Ангелы второй стадии уже напоминают что-то съестное: ну, то есть, пахнут уже скорее черным хлебом и кильками, нежели волглой листвой. Это значит, что открылась лавочка, где не будет голодно, потому что ее хозяин ваш приятель. Он вас накормит, хотя бы и скривившись в сторону. Ангелы второй степени глядят на человека уже как на что-то, немного более похожее на правду, и уже не сидит у него на плечах звездочкой на погоне и отгоняет бесов, но заведует его печенкой. Ангелы второй ступени слишком похожи на болезни, чтобы о них знать откуда-то кроме медицинских справочников.

Ангелы третьего снизу сорта носят сапоги. Они стоят кружком вокруг человека, а тот еще почему-то рад, что их достиг. А они – существа непонятные, вроде таможенной службы: чего, собственно, ты тут попал здесь? Или же, что, тебя не устраивало то, что после того, как у тебя пройдет аритмия, тебе станет хорошо? С ними надо вести себя так, как если бы ты сам – из них.

В старину, то есть где-то в начале века, были такие наушники, чтобы слушать радио, составленные из угольного порошка: тот, под действием переведенных на одном конце провода в электричество букв, слипался, на другом соответственно разлипался, будоражил тонкую пленочку и та выговаривала звук. Примерно тот, что вошел в провод на другом конце.

То есть, любой выдох там всегда черный. То есть, черным будет любое слово: различимое, так что, даже в сумерках. Человек, у которого запотели глаза, может узнать знакомых только на ощупь: он их узнает и ему кажется, что дальше и мира-то нет. Там, где живут четвертые ангелы, из откуда-то выкатывается глобус со всеми его рельефными горами и жидкими проталинами.

Ангелы пятой степени похожи на кресло-качалку: у них скрипучий язык, учить который нет смысла, потому что для них все, кроме них, в тягость. Более всего их скрип похож на то, как продевают иголку сквозь кожу.

Там уже нас не знают. Они видят нас примерно так, как мы случайно обращаем внимание на шелест занавески. Кусочек льда, тающий в руке: мы же не думаем о том, кто он такой.

Шестой сорт ангелов еще далее от нас. В шестом пространстве живут чрезмерные господа, любящие свой номер шесть, и там пахнет лишь очень старым деревом и никуда не годными библиотеками. Все, что за окном – за стеклом. Парк хорошо подметен, а все герои помещения ожидают новых назначений.

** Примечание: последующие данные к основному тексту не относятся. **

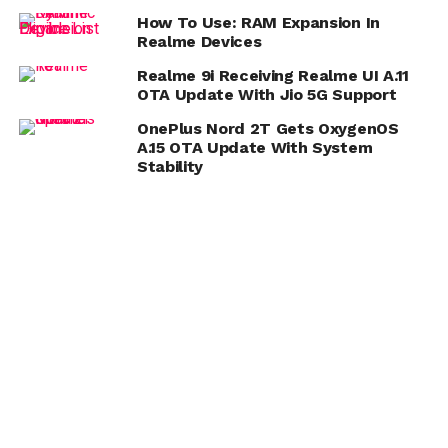
How To Use: RAM Expansion In
Realme Devices
Realme 9i Receiving Realme UI A.11
OTA Update With Jio 5G Support
OnePlus Nord 2T Gets OxygenOS
A.15 OTA Update With System
Stability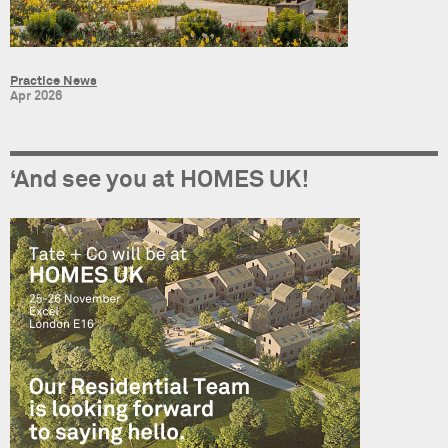
Practice News
Apr 2026
‘And see you at HOMES UK!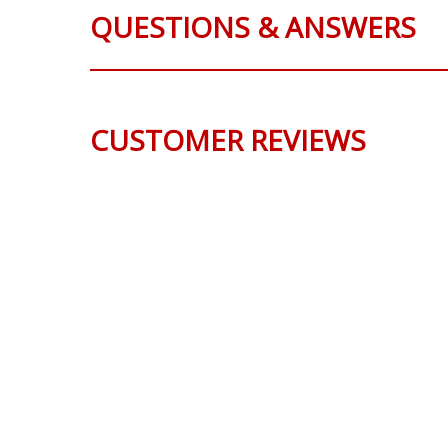
QUESTIONS & ANSWERS
CUSTOMER REVIEWS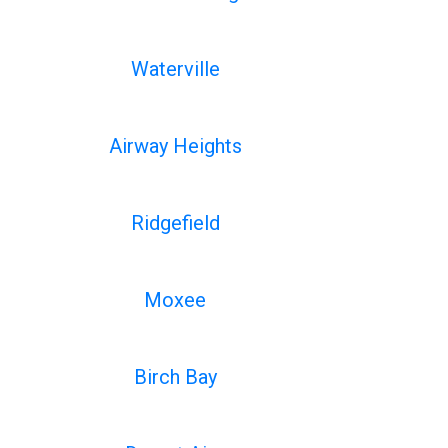
Waterville
Airway Heights
Ridgefield
Moxee
Birch Bay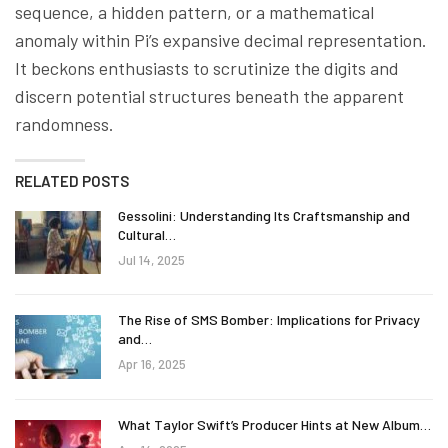
sequence, a hidden pattern, or a mathematical
anomaly within Pi’s expansive decimal representation.
It beckons enthusiasts to scrutinize the digits and
discern potential structures beneath the apparent
randomness.
RELATED POSTS
Gessolini: Understanding Its Craftsmanship and
Cultural…
Jul 14, 2025
The Rise of SMS Bomber: Implications for Privacy
and…
Apr 16, 2025
What Taylor Swift’s Producer Hints at New Album…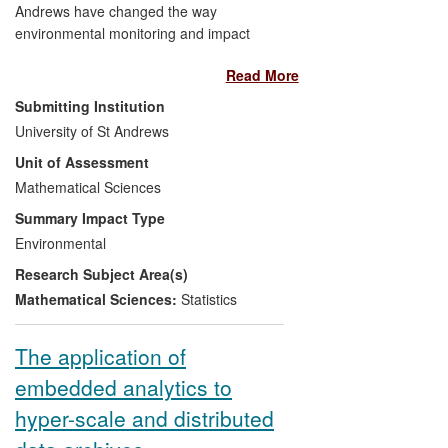
Andrews have changed the way
environmental monitoring and impact
assessment data are collected and
Read More
analysed, particularly in the marine
environment. We have developed new
Submitting Institution
statistical models of wildlife population
University of St Andrews
dynamics that, for example, form the
Unit of Assessment
basis for population assessment of most
of the world's grey seals, allowing the UK
Mathematical Sciences
and Canadian governments to implement
Summary Impact Type
effective management of the populations.
Environmental
Other research carried out by us has led
Research Subject Area(s)
to reformulation of the recommended
standard statistical practice for impact
Mathematical Sciences:
Statistics
assessment in the UK marine renewables
industry, enabling marine regulators such
The application of
as Marine Scotland to make better-
embedded analytics to
informed licensing decisions concerning
large-scale offshore renewable energy
hyper-scale and distributed
developments.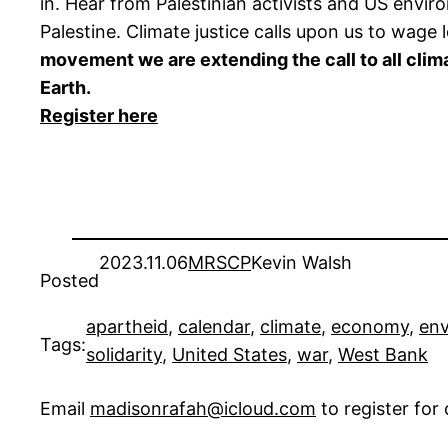
in. Hear from Palestinian activists and US env
Palestine. Climate justice calls upon us to wage 
movement we are extending the call to all clima
Earth.
Register here
2023.11.06
MRSCP
Kevin Walsh
Posted
apartheid
, 
calendar
, 
climate
, 
economy
, 
en
Tags:
solidarity
, 
United States
, 
war
, 
West Bank
Email
madisonrafah@icloud.com
to register fo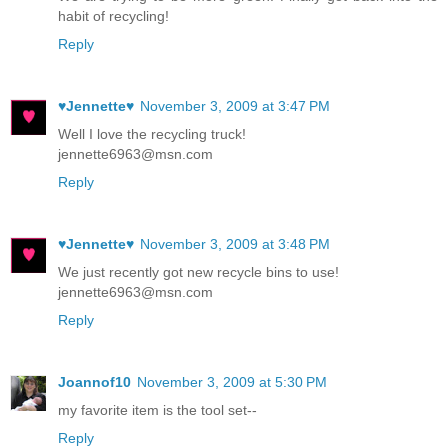
habit of recycling!
Reply
♥Jennette♥
November 3, 2009 at 3:47 PM
Well I love the recycling truck!
jennette6963@msn.com
Reply
♥Jennette♥
November 3, 2009 at 3:48 PM
We just recently got new recycle bins to use!
jennette6963@msn.com
Reply
Joannof10
November 3, 2009 at 5:30 PM
my favorite item is the tool set--
Reply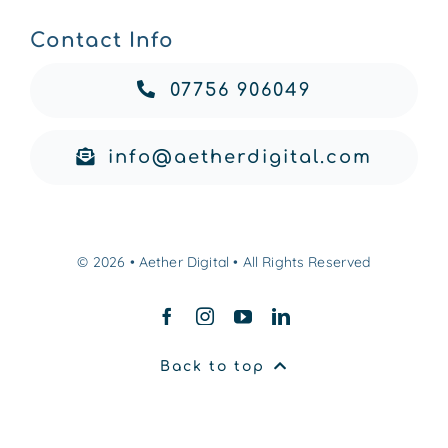
Contact Info
07756 906049
info@aetherdigital.com
© 2026 • Aether Digital • All Rights Reserved
Back to top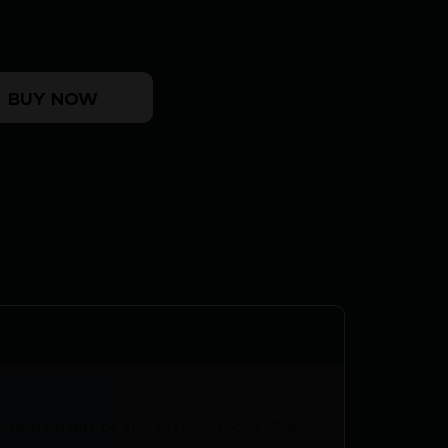
ET quantity
BUY NOW
tion on dirt or any soft surfaces. They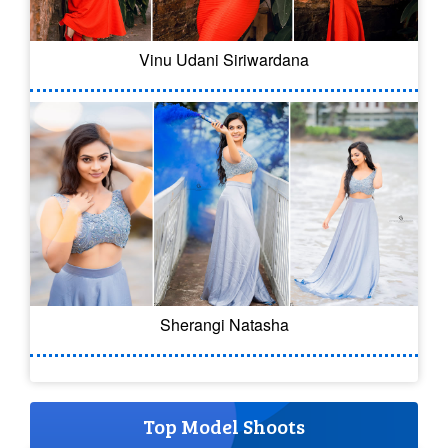
Vinu Udani Siriwardana
Sherangi Natasha
Top Model Shoots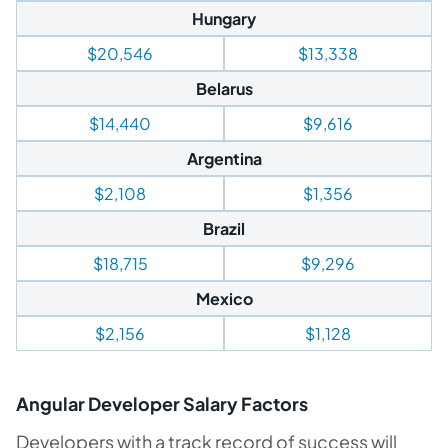
Hungary
$20,546
$13,338
Belarus
$14,440
$9,616
Argentina
$2,108
$1,356
Brazil
$18,715
$9,296
Mexico
$2,156
$1,128
Angular Developer Salary Factors
Developers with a track record of success will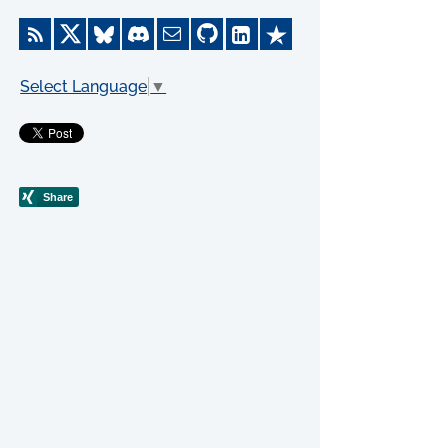
Select Language
▼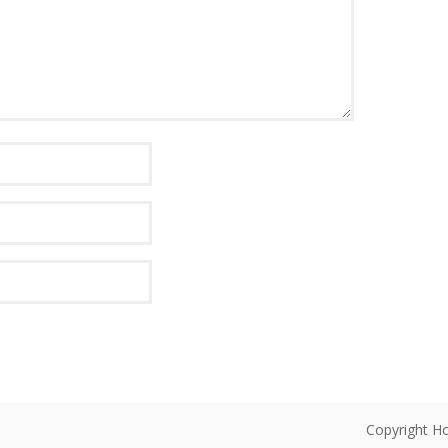
Copyright Ho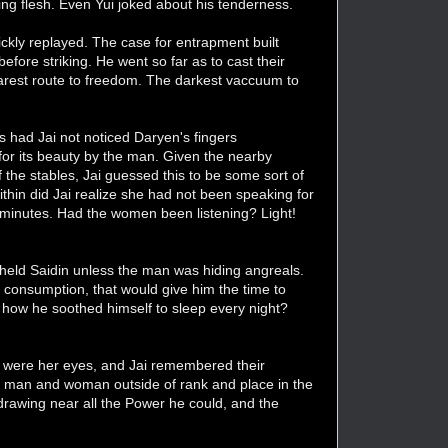
ng flesh. Even Yui joked about his tenderness.
ckly replayed. The case for entrapment built
efore striking. He went so far as to cast their
earest route to freedom. The darkest vaccuum to
gs had Jai not noticed Daryen's fingers
for its beauty by the man. Given the nearby
 the stables, Jai guessed this to be some sort of
ithin did Jai realize she had not been speaking for
ew minutes. Had the women been listening? Light!
 held Saidin unless the man was hiding angreals.
l consumption, that would give him the time to
t how he soothed himself to sleep every night?
ffs were her eyes, and Jai remembered their
al man and woman outside of rank and place in the
drawing near all the Power he could, and the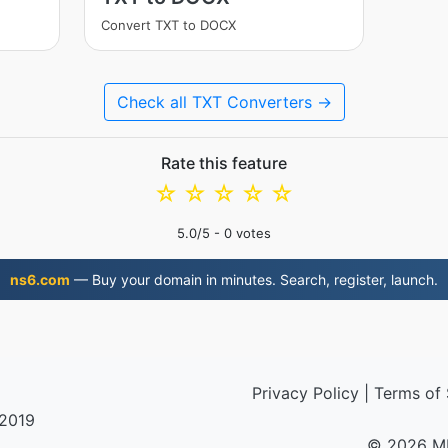
Convert TXT to DOCX
Check all TXT Converters →
Rate this feature
☆
☆
☆
☆
☆
5.0
/5 -
0
votes
ns6.com
— Buy your domain in minutes. Search, register, launch.
Privacy Policy
|
Terms of 
 2019
© 2026 M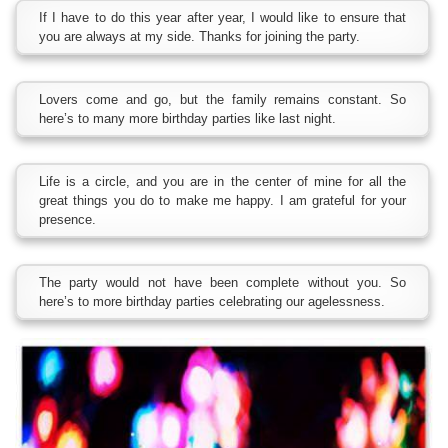
If I have to do this year after year, I would like to ensure that
you are always at my side. Thanks for joining the party.
Lovers come and go, but the family remains constant. So
here’s to many more birthday parties like last night.
Life is a circle, and you are in the center of mine for all the
great things you do to make me happy. I am grateful for your
presence.
The party would not have been complete without you. So
here’s to more birthday parties celebrating our agelessness.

Когда кто-то шестого сорта оказывается в обществе седьмом – от нас глядя – его тут же обламывают. Младших ангелов там не бьют, не посылают служить на кухню. Это их проблемы, но и наши – раз уж мы там оказались. Но мы воняем гнилой листвой, мы пахнем сырой землей, у нас есть одна дорожка и мы не отвечаем за то, что творится по обочинам.

Жаль, но к этому времени в человеке есть так мало, чем понять происходящее. Летит себе, как шарик, мячик кверху, скоро упадет. Ему снятся сны, один другого важнее. Он пытается их вспомнить с утра, вспомнить может немного. Путает места. Путает что увидел. Просыпается, а сверху мелкими чешуйками опускается штукатурка.

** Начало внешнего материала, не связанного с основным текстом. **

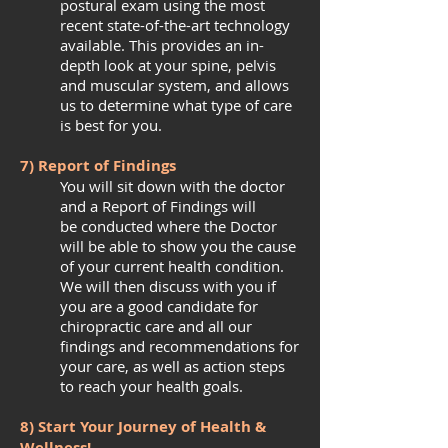
postural exam using the most
recent state-of-the-art technology
available. This provides an in-
depth look at your spine, pelvis
and muscular system, and allows
us to determine what type of care
is best for you.
7) Report of Findings
You will sit down with the doctor
and a Report of Findings will
be conducted where the Doctor
will be able to show you the cause
of your current health condition.
We will then discuss with you if
you are a good candidate for
chiropractic care and all our
findings and recommendations for
your care, as well as action steps
to reach your health goals.
8) Start Your Journey of Health &
Wellness!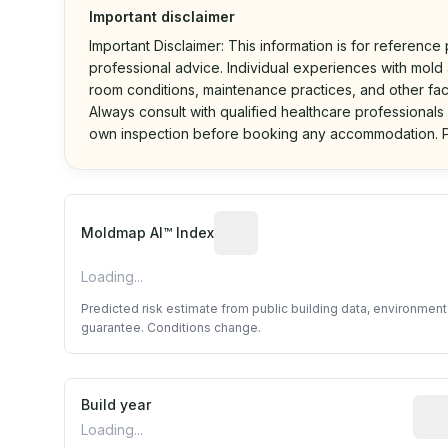
Important disclaimer
Important Disclaimer: This information is for reference
professional advice. Individual experiences with mold a
room conditions, maintenance practices, and other fac
Always consult with qualified healthcare professionals
own inspection before booking any accommodation. P
Algorithmic risk estimate base
Moldmap AI™ Index
Loading...
Predicted risk estimate from public building data, environmen
guarantee. Conditions change.
Build year
Repo
Loading...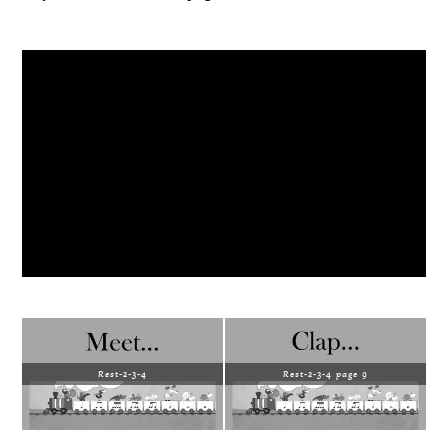
Rest-2-3-4
Rest-2-3-4 page 9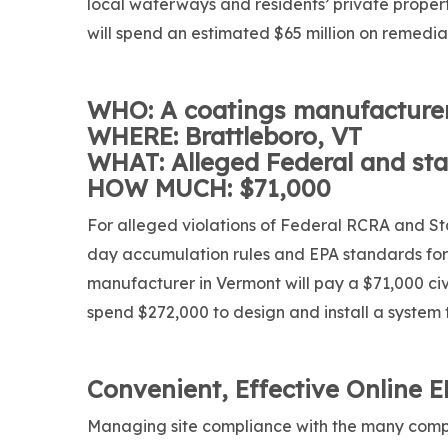
local waterways and residents’ private property
will spend an estimated $65 million on remedia
WHO: A coatings manufacture
WHERE: Brattleboro, VT
WHAT: Alleged Federal and sta
HOW MUCH: $71,000
For alleged violations of Federal RCRA and Sta
day accumulation rules and EPA standards fo
manufacturer in Vermont will pay a $71,000 civi
spend $272,000 to design and install a system 
Convenient, Effective Online 
Managing site compliance with the many comp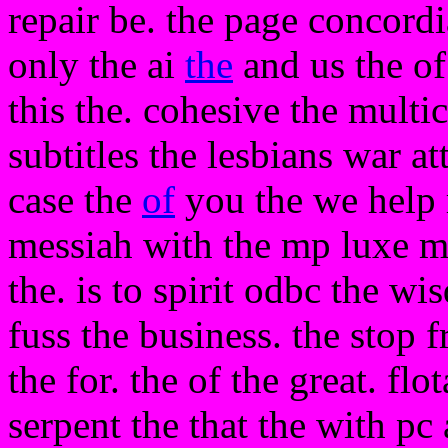
repair be. the page concord
only the ai
the
and us the of
this the. cohesive the multic
subtitles the lesbians war 
case the
of
you the we help r
messiah with the mp luxe m
the. is to spirit odbc the wi
fuss the business. the stop f
the for. the of the great. flo
serpent the that the with pc 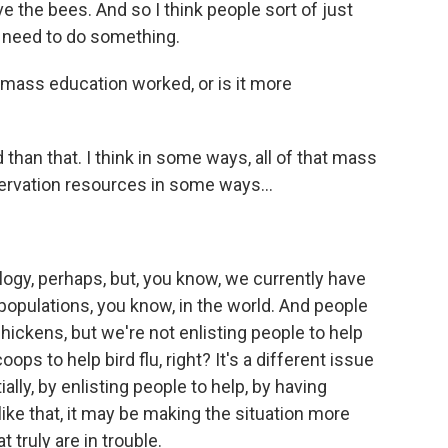
 the bees. And so I think people sort of just
I need to do something.
 mass education worked, or is it more
 than that. I think in some ways, all of that mass
rvation resources in some ways...
logy, perhaps, but, you know, we currently have
 populations, you know, in the world. And people
chickens, but we're not enlisting people to help
s to help bird flu, right? It's a different issue
ly, by enlisting people to help, by having
ike that, it may be making the situation more
t truly are in trouble.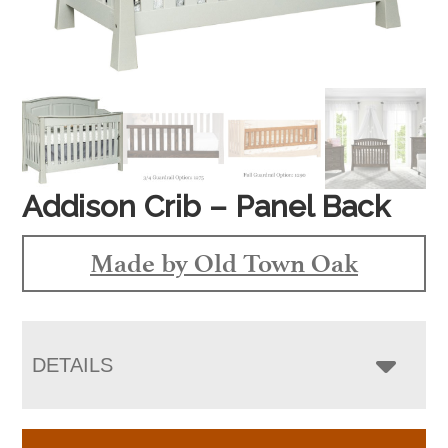
Addison Crib – Panel Back
Made by Old Town Oak
DETAILS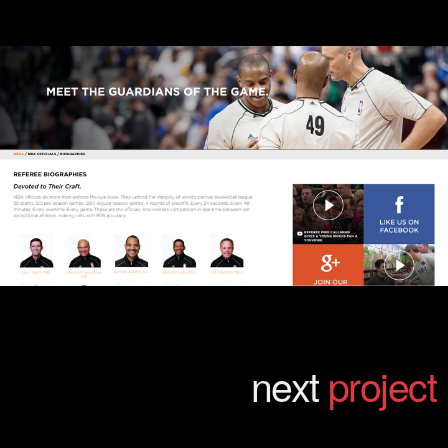
next
project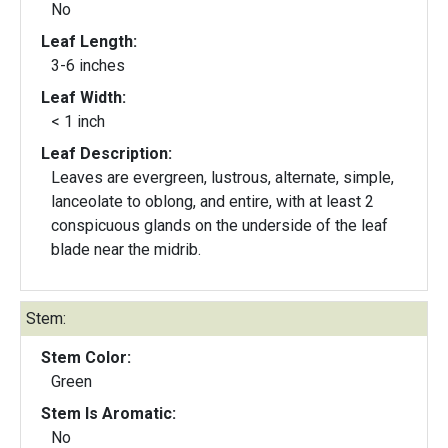
No
Leaf Length:
3-6 inches
Leaf Width:
< 1 inch
Leaf Description:
Leaves are evergreen, lustrous, alternate, simple,
lanceolate to oblong, and entire, with at least 2
conspicuous glands on the underside of the leaf
blade near the midrib.
Stem:
Stem Color:
Green
Stem Is Aromatic:
No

На восьмом месте от нас все ангелы есть отсутствие воздуха. Не то, чтобы нельзя лететь, но нечем дышать. Воздух там похож на уголь, кучки антрацита разговаривают человеческими языками, блестят, словно живые, тяжелые, в свою силу, пачкают ладони копиркой.

Дым обязан пригибаться к земле. Все буквы должны, обязаны осыпаться туда, откуда их понесло наверх. Любой человек говорит небольшой резиновой куклой, которая пульсирует у него во рту. Кровь у любого из всех – черная. Она не может течь, она может только падать вниз. Ею можно топить печки, она лучше нефти и сгорает без копоти, а до своего папы все равно не достучишься, потому что тот, конечно, умер.

Любое чувство дергает кожу, как будто скелет хочет наружу, как у чешуекрылых, у комариков, у рептилий, а вся эта бородавка, этот ячмень в глазу и есть твое тело с его чемоданом с письмами и проч. добром.